§ Exercise prompt:
Repeat the lines from the line with "41: (476, 241, 0.47)" to the line with "49: (710, 313, 0.42)" in the listing below, keeping both end lines and adding nothing.

§ Data:
==========
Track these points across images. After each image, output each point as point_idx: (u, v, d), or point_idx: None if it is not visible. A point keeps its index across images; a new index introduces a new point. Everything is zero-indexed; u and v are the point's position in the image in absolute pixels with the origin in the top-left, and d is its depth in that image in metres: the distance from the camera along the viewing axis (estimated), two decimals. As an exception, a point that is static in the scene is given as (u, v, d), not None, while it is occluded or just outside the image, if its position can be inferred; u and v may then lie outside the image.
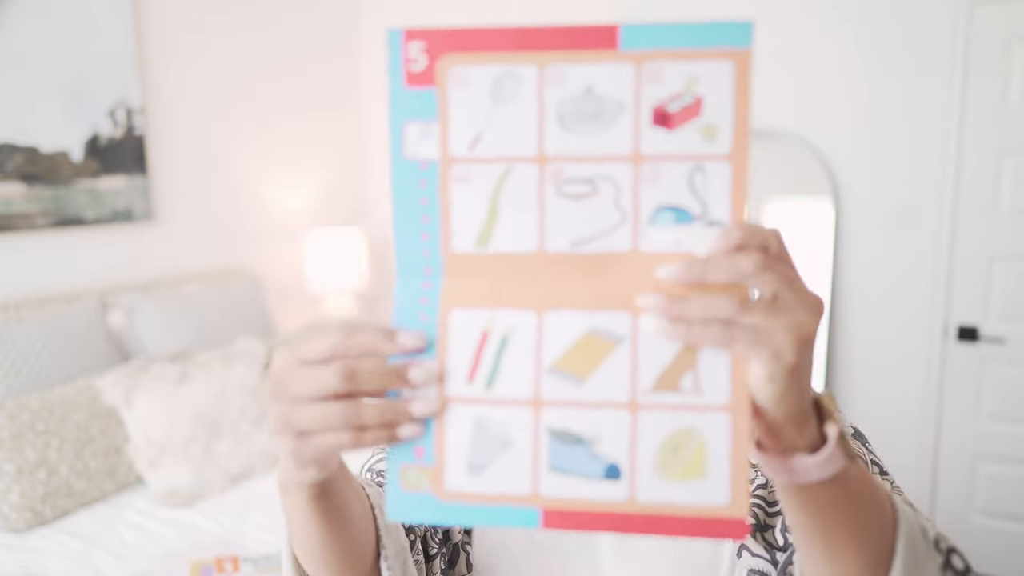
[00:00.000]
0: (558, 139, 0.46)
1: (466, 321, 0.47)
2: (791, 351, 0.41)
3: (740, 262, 0.41)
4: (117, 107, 2.52)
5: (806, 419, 0.45)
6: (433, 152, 0.47)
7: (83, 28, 2.40)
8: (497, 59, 0.45)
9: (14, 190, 2.26)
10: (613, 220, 0.46)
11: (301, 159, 3.28)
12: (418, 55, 0.46)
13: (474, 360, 0.47)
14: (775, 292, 0.42)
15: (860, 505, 0.48)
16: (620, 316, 0.45)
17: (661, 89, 0.44)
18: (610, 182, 0.45)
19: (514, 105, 0.46)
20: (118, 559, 1.77)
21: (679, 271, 0.43)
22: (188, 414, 2.14)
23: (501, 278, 0.47)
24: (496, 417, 0.46)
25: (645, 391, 0.45)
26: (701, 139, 0.44)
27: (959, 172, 2.37)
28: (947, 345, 2.47)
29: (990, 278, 2.38)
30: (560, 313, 0.46)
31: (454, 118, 0.46)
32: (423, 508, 0.47)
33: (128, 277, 2.58)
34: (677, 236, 0.45)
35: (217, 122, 2.91)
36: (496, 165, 0.46)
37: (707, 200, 0.44)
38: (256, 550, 1.81)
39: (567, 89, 0.45)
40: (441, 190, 0.47)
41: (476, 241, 0.47)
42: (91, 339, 2.30)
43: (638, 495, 0.45)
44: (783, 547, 0.63)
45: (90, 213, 2.46)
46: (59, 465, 1.95)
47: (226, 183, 2.96)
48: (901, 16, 2.38)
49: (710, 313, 0.42)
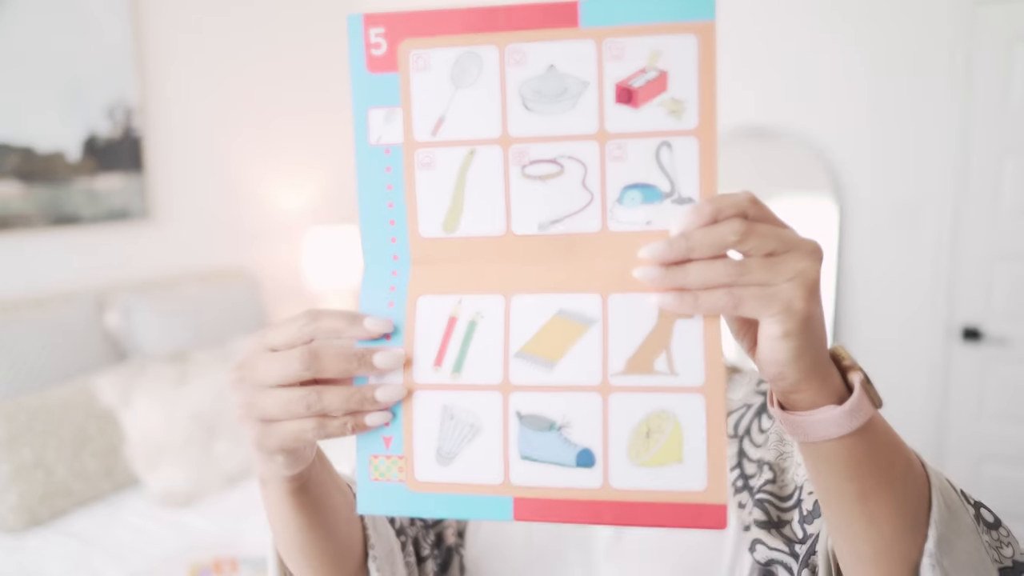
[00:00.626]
0: (522, 120, 0.45)
1: (433, 307, 0.46)
2: (801, 300, 0.40)
3: (722, 231, 0.40)
4: (114, 106, 2.50)
5: (828, 371, 0.43)
6: (397, 137, 0.46)
7: (81, 27, 2.39)
8: (457, 41, 0.45)
9: (11, 189, 2.24)
10: (581, 200, 0.45)
11: (299, 158, 3.27)
12: (378, 40, 0.46)
13: (441, 346, 0.46)
14: (768, 250, 0.40)
15: (892, 457, 0.46)
16: (590, 298, 0.45)
17: (624, 65, 0.43)
18: (576, 162, 0.45)
19: (476, 87, 0.45)
20: (116, 560, 1.76)
21: (661, 249, 0.42)
22: (186, 414, 2.12)
23: (469, 262, 0.46)
24: (464, 404, 0.45)
25: (616, 373, 0.44)
26: (667, 114, 0.43)
27: (962, 171, 2.36)
28: (951, 345, 2.46)
29: (993, 278, 2.37)
30: (528, 296, 0.46)
31: (416, 102, 0.46)
32: (393, 499, 0.46)
33: (125, 277, 2.57)
34: (647, 215, 0.44)
35: (215, 121, 2.90)
36: (460, 148, 0.46)
37: (675, 177, 0.43)
38: (255, 552, 1.80)
39: (529, 69, 0.44)
40: (406, 176, 0.46)
41: (443, 226, 0.46)
42: (88, 339, 2.28)
43: (612, 481, 0.44)
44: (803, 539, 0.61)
45: (87, 212, 2.45)
46: (56, 466, 1.93)
47: (224, 182, 2.95)
48: (904, 16, 2.37)
49: (711, 279, 0.41)
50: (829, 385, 0.43)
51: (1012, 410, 2.40)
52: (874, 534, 0.47)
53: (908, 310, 2.50)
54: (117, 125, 2.52)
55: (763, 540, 0.62)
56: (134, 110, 2.56)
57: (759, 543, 0.62)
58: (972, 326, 2.41)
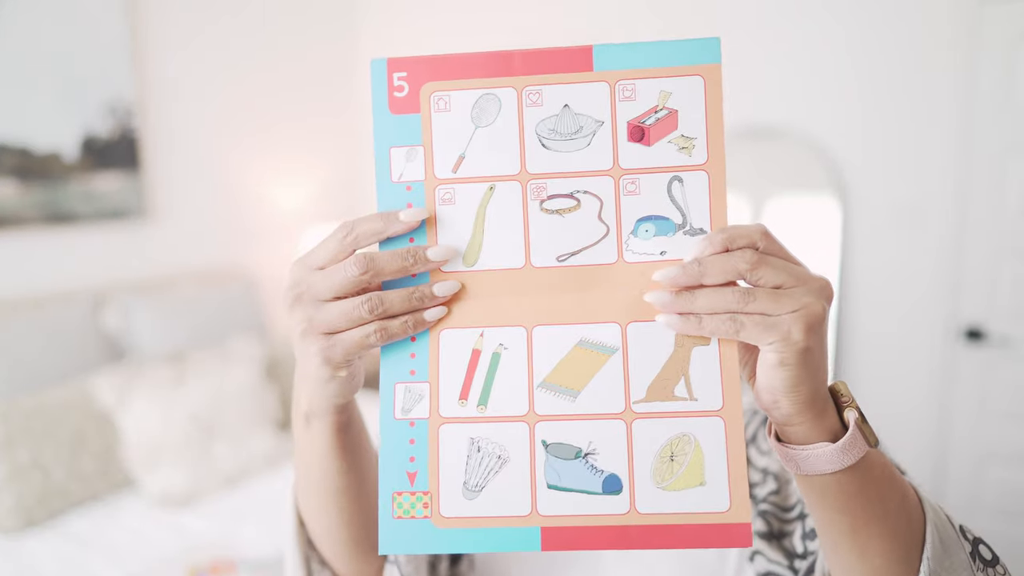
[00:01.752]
0: (539, 157, 0.47)
1: (457, 340, 0.48)
2: (800, 333, 0.41)
3: (734, 260, 0.43)
4: (112, 105, 2.49)
5: (824, 408, 0.45)
6: (418, 175, 0.48)
7: (78, 26, 2.37)
8: (477, 84, 0.48)
9: (8, 188, 2.23)
10: (597, 233, 0.47)
11: (297, 157, 3.25)
12: (401, 83, 0.48)
13: (466, 379, 0.47)
14: (777, 282, 0.42)
15: (886, 493, 0.47)
16: (610, 328, 0.47)
17: (636, 105, 0.46)
18: (592, 196, 0.47)
19: (495, 126, 0.48)
20: (113, 562, 1.75)
21: (675, 273, 0.44)
22: (183, 415, 2.11)
23: (490, 295, 0.48)
24: (491, 436, 0.47)
25: (638, 400, 0.46)
26: (677, 151, 0.46)
27: (964, 171, 2.35)
28: (953, 345, 2.45)
29: (997, 277, 2.36)
30: (550, 328, 0.47)
31: (438, 141, 0.48)
32: (418, 537, 0.46)
33: (123, 276, 2.55)
34: (661, 246, 0.46)
35: (212, 120, 2.88)
36: (480, 185, 0.48)
37: (687, 209, 0.46)
38: (253, 553, 1.78)
39: (545, 109, 0.47)
40: (427, 211, 0.49)
41: (464, 260, 0.48)
42: (85, 339, 2.27)
43: (639, 506, 0.45)
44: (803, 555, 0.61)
45: (84, 212, 2.43)
46: (53, 466, 1.92)
47: (222, 181, 2.94)
48: (908, 14, 2.36)
49: (716, 305, 0.43)
50: (825, 421, 0.45)
51: (1014, 410, 2.38)
52: (866, 565, 0.47)
53: (911, 310, 2.49)
54: (114, 124, 2.50)
55: (763, 552, 0.62)
56: (131, 109, 2.54)
57: (759, 554, 0.62)
58: (975, 326, 2.40)
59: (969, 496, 2.47)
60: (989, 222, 2.34)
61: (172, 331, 2.44)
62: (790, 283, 0.42)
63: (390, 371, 0.48)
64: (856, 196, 2.51)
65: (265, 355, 2.49)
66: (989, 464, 2.44)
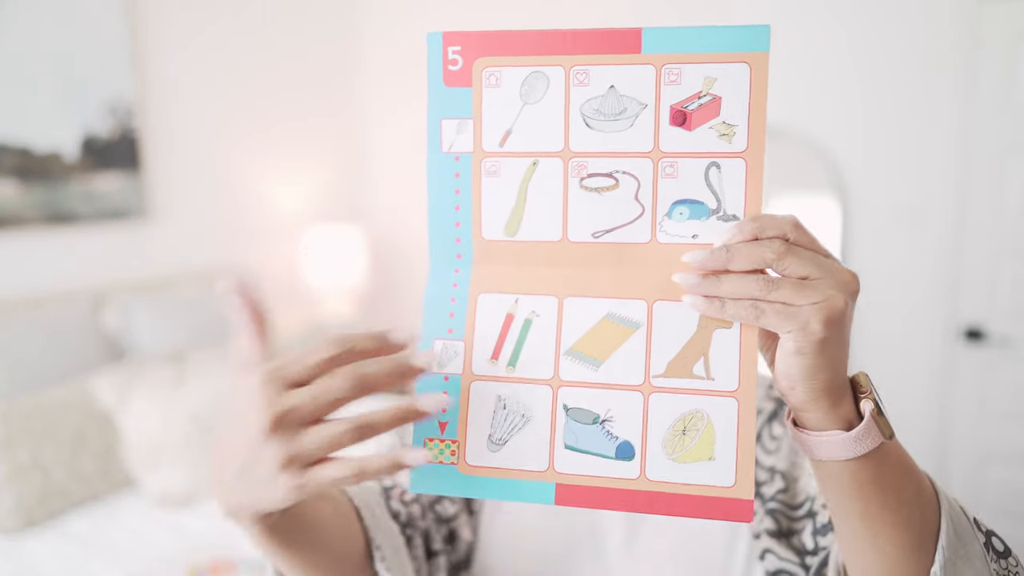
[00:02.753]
0: (583, 136, 0.48)
1: (493, 304, 0.50)
2: (819, 326, 0.42)
3: (761, 249, 0.43)
4: (112, 105, 2.49)
5: (841, 396, 0.45)
6: (467, 146, 0.50)
7: (77, 25, 2.37)
8: (527, 61, 0.49)
9: (8, 188, 2.23)
10: (633, 212, 0.48)
11: (298, 157, 3.25)
12: (455, 57, 0.50)
13: (498, 341, 0.50)
14: (803, 274, 0.43)
15: (900, 483, 0.47)
16: (637, 304, 0.48)
17: (680, 90, 0.47)
18: (631, 177, 0.48)
19: (542, 104, 0.49)
20: (113, 562, 1.75)
21: (703, 257, 0.45)
22: (184, 415, 2.11)
23: (527, 264, 0.50)
24: (517, 395, 0.49)
25: (658, 375, 0.47)
26: (718, 137, 0.47)
27: (965, 171, 2.35)
28: (953, 345, 2.45)
29: (996, 278, 2.36)
30: (580, 299, 0.49)
31: (487, 116, 0.50)
32: (444, 479, 0.49)
33: (123, 276, 2.55)
34: (694, 229, 0.47)
35: (213, 120, 2.88)
36: (524, 159, 0.49)
37: (722, 195, 0.47)
38: (253, 554, 1.78)
39: (591, 89, 0.48)
40: (474, 182, 0.50)
41: (505, 229, 0.50)
42: (85, 339, 2.27)
43: (648, 473, 0.47)
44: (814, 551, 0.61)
45: (85, 212, 2.43)
46: (54, 467, 1.92)
47: (222, 181, 2.93)
48: (908, 14, 2.36)
49: (740, 291, 0.44)
50: (840, 410, 0.45)
51: (1015, 410, 2.38)
52: (878, 553, 0.48)
53: (911, 310, 2.49)
54: (114, 124, 2.50)
55: (773, 550, 0.62)
56: (131, 109, 2.54)
57: (769, 552, 0.62)
58: (975, 326, 2.40)
59: (969, 496, 2.46)
60: (989, 222, 2.34)
61: (172, 331, 2.44)
62: (816, 275, 0.43)
63: (431, 328, 0.50)
64: (856, 196, 2.51)
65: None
66: (989, 464, 2.44)
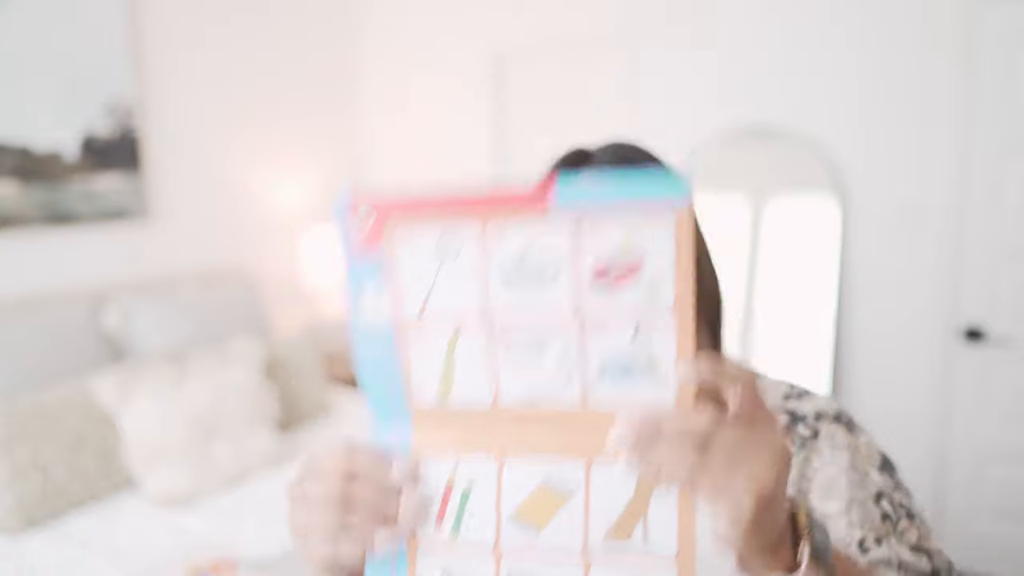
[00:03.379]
0: (503, 297, 0.47)
1: (432, 471, 0.50)
2: (749, 509, 0.42)
3: (690, 424, 0.43)
4: (112, 105, 2.49)
5: (779, 544, 0.46)
6: (387, 316, 0.49)
7: (77, 25, 2.37)
8: (440, 222, 0.47)
9: (8, 189, 2.23)
10: (562, 376, 0.47)
11: (297, 157, 3.25)
12: (364, 222, 0.48)
13: (440, 507, 0.49)
14: (728, 454, 0.42)
15: None
16: (573, 468, 0.47)
17: (600, 246, 0.44)
18: (556, 338, 0.46)
19: (458, 265, 0.47)
20: (113, 562, 1.75)
21: (629, 432, 0.44)
22: (184, 415, 2.11)
23: (462, 430, 0.49)
24: (461, 566, 0.49)
25: (598, 540, 0.46)
26: (643, 293, 0.44)
27: (965, 171, 2.35)
28: (954, 346, 2.45)
29: (996, 278, 2.36)
30: (518, 465, 0.48)
31: (403, 280, 0.48)
32: None
33: (123, 276, 2.55)
34: (625, 391, 0.45)
35: (213, 120, 2.88)
36: (447, 325, 0.48)
37: (652, 353, 0.45)
38: (253, 554, 1.78)
39: (508, 248, 0.46)
40: (400, 353, 0.49)
41: (437, 396, 0.49)
42: (85, 339, 2.27)
43: None
44: None
45: (85, 212, 2.43)
46: (54, 467, 1.92)
47: (222, 181, 2.94)
48: (908, 14, 2.36)
49: (673, 461, 0.43)
50: (779, 557, 0.46)
51: (1015, 410, 2.38)
52: None
53: (911, 310, 2.49)
54: (114, 124, 2.50)
55: None
56: (131, 109, 2.54)
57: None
58: (975, 326, 2.40)
59: (969, 496, 2.47)
60: (989, 222, 2.34)
61: (172, 331, 2.44)
62: (742, 456, 0.42)
63: None
64: (856, 196, 2.51)
65: (265, 355, 2.48)
66: (989, 464, 2.44)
==========
§ Response to this exercise:
41: (476, 241, 0.47)
42: (91, 339, 2.30)
43: (638, 495, 0.45)
44: (783, 547, 0.63)
45: (90, 213, 2.46)
46: (59, 465, 1.95)
47: (226, 183, 2.96)
48: (901, 16, 2.38)
49: (710, 313, 0.42)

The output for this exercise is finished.